As well as positive applications, your book is packed with stories of the harm that algorithms can do. Describe those for us.

The harm occurs when algorithms are given too much power. Returning to the example of algorithms being used in courtrooms, there are all these issues of bias. But there’s also the fact that these algorithms end up making mistakes. One example is a young man called Christopher Drew Brooks. He was a 19-year-old man from Virginia convicted of the statutory rape of a 14-year-old girl. They had been having a consensual relationship, but nonetheless she was under age, so he was convicted of a crime. During his trial an algorithm assessed his likelihood of re-offending. Being that he was only 19 years old, and was already committing sexual offenses, it concluded that there was a high chance he was going to return to a life of crime and it recommended he be given something like 18 months in jail.

That demonstrates how these algorithms can be illogical. This particular algorithm placed a lot of weight on age. But if Christopher Drew Brooks had been 36 years old, rather than 19, making him 22 years older than his victim, which by any metric makes the crime much worse, the algorithm would have considered him a low risk of re-offending, thus escaping jail entirely. You would hope in that kind of situation a judge would see the flaws of the algorithm and know to overrule it. But in that particular case, and in many others like it, we’re not seeing people standing up and trusting their own instincts over that of the algorithms. In this case, Christopher Drew Brooks’s sentence was increased on the say-so of the algorithm. That’s where the problems come in. Algorithms make mistakes and they can make calamitous mistakes. If we’re giving them power without a human thinking about the context and nuance of the situation, I think we are asking for trouble.

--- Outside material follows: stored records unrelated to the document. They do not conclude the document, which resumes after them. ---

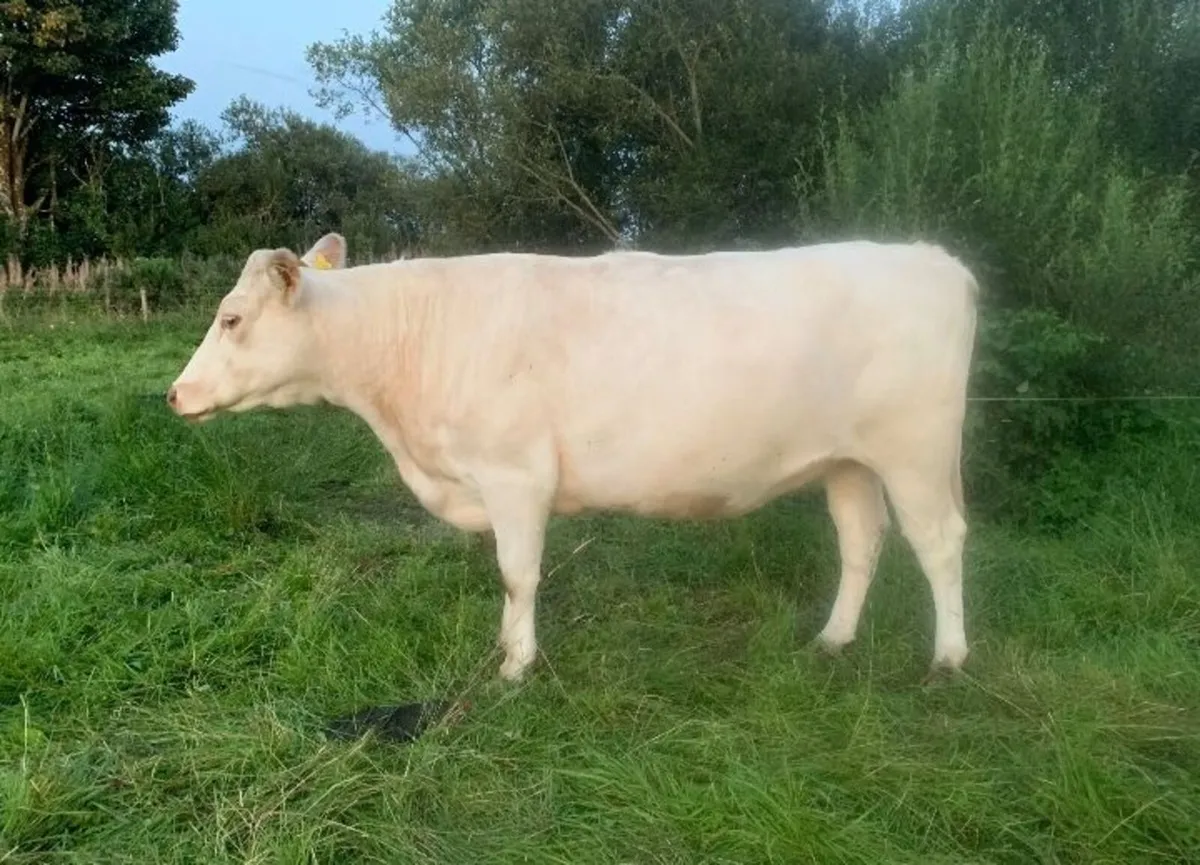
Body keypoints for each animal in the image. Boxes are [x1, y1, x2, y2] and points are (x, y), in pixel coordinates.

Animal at [168, 232, 979, 683]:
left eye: (231, 318)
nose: (176, 394)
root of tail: (933, 259)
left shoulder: (515, 475)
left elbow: (516, 574)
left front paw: (515, 665)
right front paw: (509, 649)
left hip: (915, 449)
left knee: (940, 542)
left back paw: (948, 658)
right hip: (848, 460)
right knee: (862, 541)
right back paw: (833, 640)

You write at the end of the book, “In the age of the algorithm, humans have never been more important.” Explain that idea for us, and the issues we may face going forward.

Ultimately, this isn’t a book about algorithms; this is a book about humans. It’s about how we fit into our own future, about how technology is changing the rules of how we are speaking to each other, democracy, medicine, policing, and justice. Everything is changing and it’s about how we need to take more control over our own future and decide how much power we want to give up. It’s also about how we’re not at that stage where humans are taken out of the picture. I don’t think the discussion should be about humans versus machines. The discussion should be about partnership of humans and machines together, about shaking hands with this new technology and embracing its flaws as well as acknowledging that we have flaws ourselves, and working out that partnership, a shared journey of possibilities for the future that exploits each other’s strengths as much as possible.

This interview was edited for length and clarity.